What these clowns, and many other people, don't get is the "browser as the platform" part of what Tim originally said. Google Docs (which I use because the Twitters did) doesn't yet work offline seamlessly, but that is the ultimate plan. Even if not for Google Docs specifically, that is the point of Web 2.0. Ultimately you should not even need local install of the program, ever. All you need is the HTML document and your browser (and any related HTML assets, style sheets, script files, etc). The network access part is a secondary aspect. Applications built as HTML pages can request network access asynchronously when they are connected, and sync things - just like any other "rich client." The difference of course, is another of Tim's original points, no more release cycles. You get a new version of the app as soon as you connect online again, it might even update itself as you use it - and all the while it retains the zero install point of being browser based (and browser plugins don't directly amount to the same thing, but are close, stuff like Macromedia Apollo and such). Granted, we aren't completely there yet, in terms of making the online and offline transition seamless, with just an HTML page - but we are on that track (a locally hosted page might work, with a local web/app server that serves up HTML pages that inject and install themselves in said local server, and then run from there and are "aware" when they can gain outside access beyond that local server, and when they can't).

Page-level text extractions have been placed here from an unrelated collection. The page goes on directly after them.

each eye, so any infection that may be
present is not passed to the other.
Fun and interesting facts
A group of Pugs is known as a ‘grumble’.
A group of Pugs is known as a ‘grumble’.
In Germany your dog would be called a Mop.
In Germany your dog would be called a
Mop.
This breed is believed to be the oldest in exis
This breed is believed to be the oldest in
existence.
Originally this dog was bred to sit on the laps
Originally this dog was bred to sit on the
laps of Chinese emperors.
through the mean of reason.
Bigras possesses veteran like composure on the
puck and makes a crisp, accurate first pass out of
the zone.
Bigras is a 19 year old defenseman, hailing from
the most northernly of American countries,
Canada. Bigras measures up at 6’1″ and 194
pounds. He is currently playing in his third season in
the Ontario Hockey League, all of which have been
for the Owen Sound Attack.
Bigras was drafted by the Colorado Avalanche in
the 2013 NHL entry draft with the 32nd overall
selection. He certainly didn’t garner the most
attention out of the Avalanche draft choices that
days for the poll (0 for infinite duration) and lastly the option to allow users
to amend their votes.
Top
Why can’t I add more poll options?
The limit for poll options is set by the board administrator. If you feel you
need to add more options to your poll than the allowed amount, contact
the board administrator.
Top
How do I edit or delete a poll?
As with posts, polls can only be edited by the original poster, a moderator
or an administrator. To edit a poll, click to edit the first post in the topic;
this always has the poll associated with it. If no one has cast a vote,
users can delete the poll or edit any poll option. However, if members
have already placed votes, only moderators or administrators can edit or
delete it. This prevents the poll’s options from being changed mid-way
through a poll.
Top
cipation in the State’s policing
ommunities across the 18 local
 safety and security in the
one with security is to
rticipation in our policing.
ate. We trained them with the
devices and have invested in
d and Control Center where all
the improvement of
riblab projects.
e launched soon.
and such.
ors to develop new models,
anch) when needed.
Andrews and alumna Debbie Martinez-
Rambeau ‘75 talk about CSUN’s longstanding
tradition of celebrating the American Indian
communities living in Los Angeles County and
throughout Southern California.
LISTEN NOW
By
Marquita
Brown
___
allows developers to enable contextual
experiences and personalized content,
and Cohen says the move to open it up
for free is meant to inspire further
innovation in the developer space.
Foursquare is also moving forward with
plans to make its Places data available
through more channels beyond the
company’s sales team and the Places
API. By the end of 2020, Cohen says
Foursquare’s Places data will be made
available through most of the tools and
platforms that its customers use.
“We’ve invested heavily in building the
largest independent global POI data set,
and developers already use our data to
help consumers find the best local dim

Web 2.0 is a joke, in terms of the way the term is bandied about (and I still don't prefer the name itself). The concepts behind the true definition though, and the companies and apps that actually get those concepts implemented, are no laughing matter.

Comments

Standards

Paul's "Dead" post seems accurate to me, and it seems like Web 2.0 is the cause. Shelly Palmer seemed to indicate as much, in his post on Media 3.0:
http://advancedmediacommittee.typepad.com/emmyadvancedmedia/2007/02/crac...

But relaly, it's standards that is killing the beast. Standards, like those used on the web, can be used by anyone. That's what helped bring the Mac back, and it's what will allow Google to build their Web 2.0 empire.

Microsoft was built by making their own formats, and will die because they clung to them.